Balıklar göz kapakları olmadan ve yanıp sönmeden nasıl yaşar?
Tüm bu faktörler göz önüne alındığında, birçok insan bile merak edecek: balıklar gözleri korumak ve dolayısıyla hayatta kalmak için gerekli olan göz kapaklarından nasıl dağılıyor? Aslında, her şey çok basit. Göz kapaklarının balığa ihtiyacı yoktur.
Sürekli olarak görsel organları yıkayan, doğal hidrasyon sağlayan suda bulunurlar. Aynı zamanda, tüm kirleri mükemmel bir şekilde yıkar. Evet, birçok balık dibe yakın bir yaşam tarzına öncülük eder ve alt kısımda silt veya kumda uzun süre kazabilir, ancak su kumun aşındırıcı özelliklerini yumuşatır, balığın gözlerine zarar vermesini önler ve nihayetinde herhangi bir kiri temizler.
Balıkların göz zarları, onları gerçekten suya girebilecek hasarlardan koruyacak kadar yoğundur. Bu nedenle, doğada tek gözlü balıklarla buluşmak çok nadirdir. Aynı zamanda, karasal dünyada, bir veya iki görme organına zarar veren hayvanları görmek genellikle gereklidir. Bu özellikle yırtıcı hayvanlar için geçerlidir. Sonuçta, yanıp sönme her zaman kaydedilmez.
Beyin ve sinir sistemi, örneğin memelilerde olduğu kadar gelişmemiştir.Ve sürekli açık gözler onlara hiç karışmaz ve örneğin ruhla aynı şekilde aşırıya kaçmaz. Bu nedenle, bu bağlamda, göz kapaklarına da ihtiyaç duymazlar.
İlginç bir gerçek: Bir balık çamur atlatıcı karada gider ve uzun süre sudan çıkabilir. Ancak bu durumda bir sorun olan bir yüzyılı yok. Ancak, amfibilerde gözlerin ve bitişik alanların düzenlenmesi, uzun süredir karaya evrimsel yaklaşımları ve gerekli koruyucu bariyerlerin gelişmesi nedeniyle çok daha karmaşıktır.

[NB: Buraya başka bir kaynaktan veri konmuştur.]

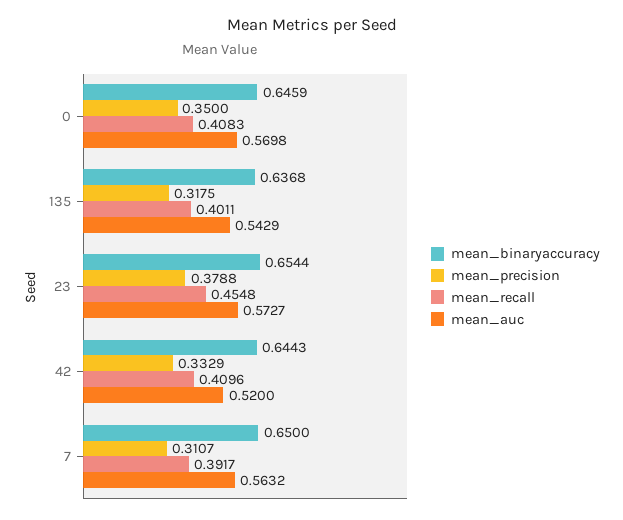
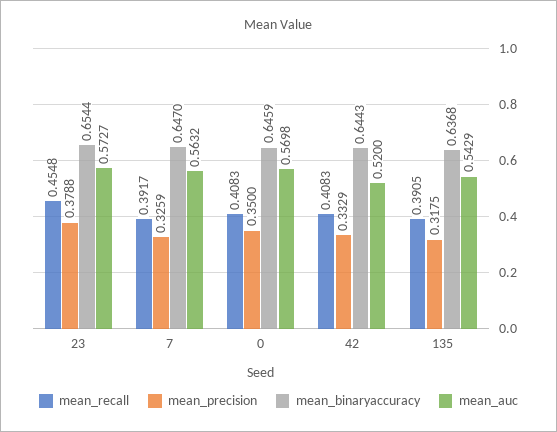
mean_recall, 135: 0.4011 -> 0.3905
mean_recall, 42: 0.4096 -> 0.4083
mean_binaryaccuracy, 7: 0.65 -> 0.647
mean_precision, 7: 0.3107 -> 0.3259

Tüm deniz memelilerinde göz kapakları var. Balinalar, yunuslar, katil balinalar ve kürk fokları var. Balinalar için karada yaşam zamanından itibaren bir tür atavism haline gelirler. Ve aynı mühürler için, önemini koruyorlar, çünkü bu yaratıklar karaya gidebilir ve düzenli olarak yapabilirler. Köpek balıklarının da tüm balıklar gibi göz kapakları yoktur.
Böylece, balıklarda göz kapakları ve yanıp sönen bir refleks yoktur, çünkü suda onlara ihtiyaç duymazlar. Bununla birlikte, balıkların çoğu gözlerini hareket ettirebilir ve hatta biraz çekebilir.